Enflasyonu bir bütün olarak ele almak gerekir. Enflasyonu önlemede toplumda her kesime düşen görevler var. Bu görevleri yerine getirmek için hükümet, kamu kuruluşları işletmeler ve tüketiciler arasında sıkı bir iş birliğine gitmek gerekiyor. “Sağlıklı bir ekonomi sağlıklı insanlarla kurulabilir.” Sağlıklı bir ekonominin en önemli iki göstergesi “sıfır faiz oranıyla, sıfıra yakın bir enflasyondur.”

“Siyasi gücünüz varsa iktisadi gücünüz de var, iktisadi gücünüz varsa siyasi, askeri ve kültürel gücünüzde vardır.” Dolayısıyla bütün bunların içinde yapılacak tek şey ülkemizi güçlü hâle getirmektir. “Yabancı reçetelerle ülkemizin güçlü olması kesinlikle mümkün değildir!” Enflasyonla mücadele etmek, Avrupa’dan, Amerika’dan transfer edilecek fikirlerle de mümkün değildir! Kendi ekonomik, sosyal ve kültürel yapımıza uygun kesin bir çözüm yolu bulmamız gerekiyor…

Son söz: Herkesin enflasyondan şikâyetçi olduğunu da sanmayalım! Enflasyon beklentisi içerisinde olan ve enflasyonla servetini durmadan katlayan bir kesim de var. Enflasyon kimi dar gelirlilerin imkânlarını daraltırken, kimi bol gelirlilere zahmetsiz gelir kapıları açmaktadır. Ülkemiz kendine mahsus bir sisteme kavuşmadıkça, tüm yapılanlar birer koltuk kavgasından ileriye gitmeyecektir…

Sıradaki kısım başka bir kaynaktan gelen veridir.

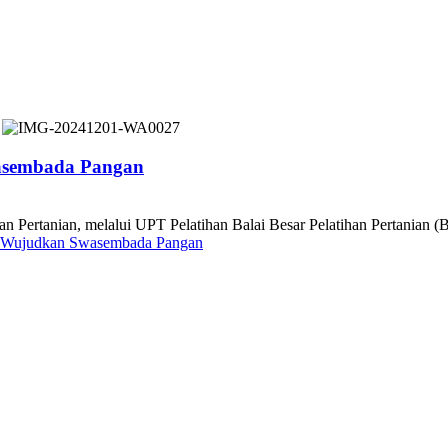
wasembada Pangan
nian, melalui UPT Pelatihan Balai Besar Pelatihan Pertanian (B
an Wujudkan Swasembada Pangan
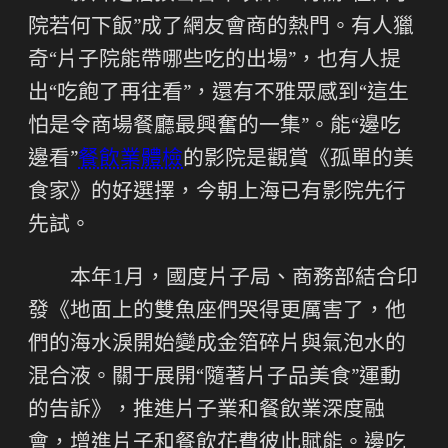
院若何下飯”成了網友會商的熱門。有人獵
奇“片子院能帶哪些吃的出場”，也有人提
出“吃飽了再往看”，還有不雅眾感到“這生
怕是令商場餐廳最興奮的一集”。能“邊吃
邊看”
餐飲業體檢
的影院是觀賞《孤單的美
食家》的好選擇，今朝上海已有影院先行
先試。
本年1月，國度片子局、商務部結合印
發《地面上的雙魚座們哭得更厲害了，他
們的海水淚開始變成金箔碎片與氣泡水的
混合液。關于展開“隨著片子品美食”運動
的告訴》，推進片子業和餐飲業深度融
會，增進片子和餐飲花費彼此賦能。邊吃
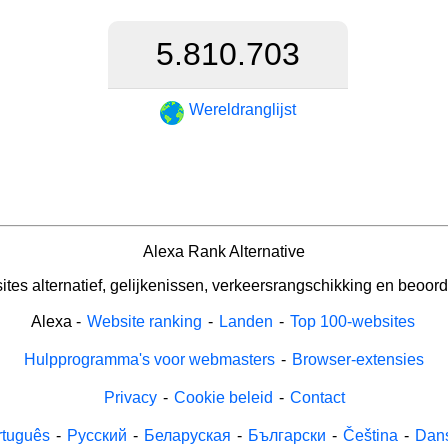
5.810.703
Wereldranglijst
Alexa Rank Alternative
tes alternatief, gelijkenissen, verkeersrangschikking en beoord
Alexa
-
Website ranking
-
Landen
-
Top 100-websites
Hulpprogramma's voor webmasters
-
Browser-extensies
Privacy
-
Cookie beleid
-
Contact
rtuguês
-
Русский
-
Беларуская
-
Български
-
Čeština
-
Dan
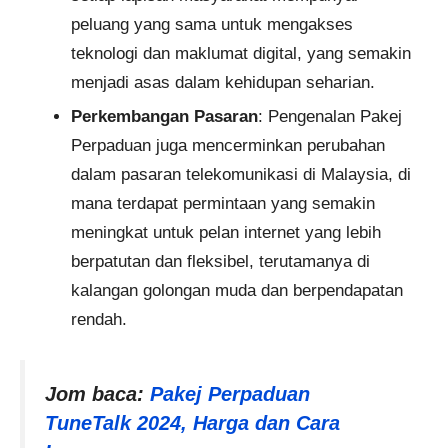
peluang yang sama untuk mengakses
teknologi dan maklumat digital, yang semakin
menjadi asas dalam kehidupan seharian.
Perkembangan Pasaran
: Pengenalan Pakej
Perpaduan juga mencerminkan perubahan
dalam pasaran telekomunikasi di Malaysia, di
mana terdapat permintaan yang semakin
meningkat untuk pelan internet yang lebih
berpatutan dan fleksibel, terutamanya di
kalangan golongan muda dan berpendapatan
rendah.
Jom baca:
Pakej Perpaduan
TuneTalk 2024, Harga dan Cara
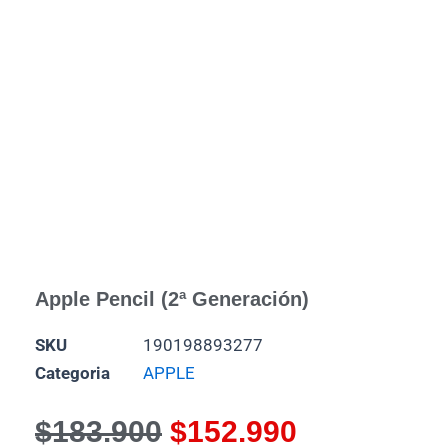
Apple Pencil (2ª Generación)
SKU
190198893277
Categoria
APPLE
El
El
$
183.900
$
152.990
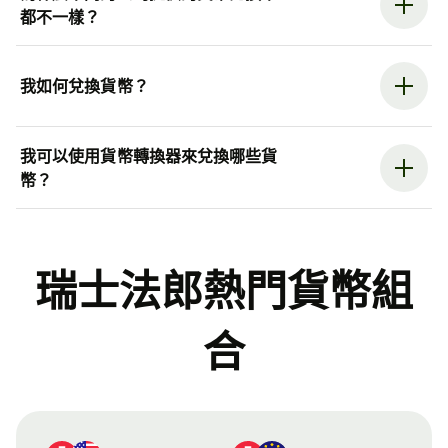
都不一樣？
我如何兌換貨幣？
我可以使用貨幣轉換器來兌換哪些貨
幣？
瑞士法郎熱門貨幣組
合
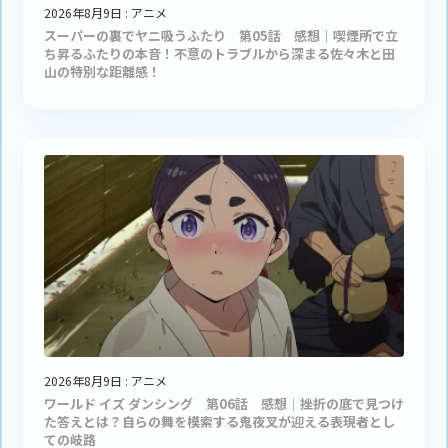
2026年8月9日
:
アニメ
スーパーの裏でヤニ吸うふたり 第05話 感想｜喫煙所で立
ち昇るふたりの本音！不意のトラブルから深まる佐々木と田
山の特別な距離感！
2026年8月9日
:
アニメ
ワールド イズ ダンシング 第06話 感想｜挫折の底で見つけ
た答えとは？自らの舞を模索する鬼夜叉が迎える表現者とし
ての岐路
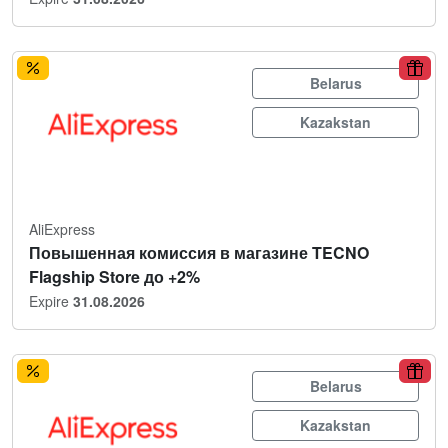
Belarus
Kazakstan
AliExpress
Повышенная комиссия в магазине TECNO
Flagship Store до +2%
Expire
31.08.2026
Belarus
Kazakstan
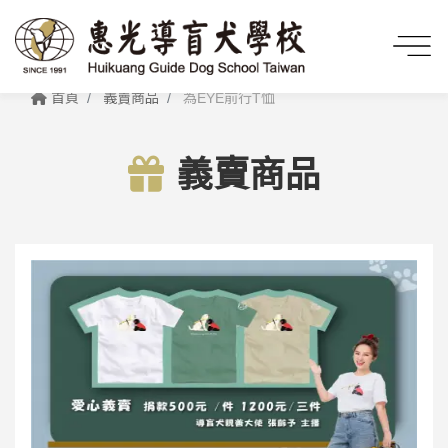
首頁
義賣商品
為EYE前行T恤
義賣商品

Bazı dönemlerde özellikle yaz aylarında oruç tutmanın zor olduğu malumdur. Ancak zor olduğunu telaffuz etmekten çekiniriz. Herkesin bildiğini söyleyecek kimse ise Bektaşi babasıdır. Bu durumu sormuşlar:

-        Baba erenler Ramazan hakkında ne düşünüyorsun?

-        Vallahi, demiş; iftara bir şey dediğim yok ama şu sahuru öğleye alsalar ne iyi olurdu!

Ramazan ayının Türk-İslam âlemi ve milletimiz için hayırlara vesile olmasını, sağlık, huzur, bolluk ve bereket getirmesini diliyorum.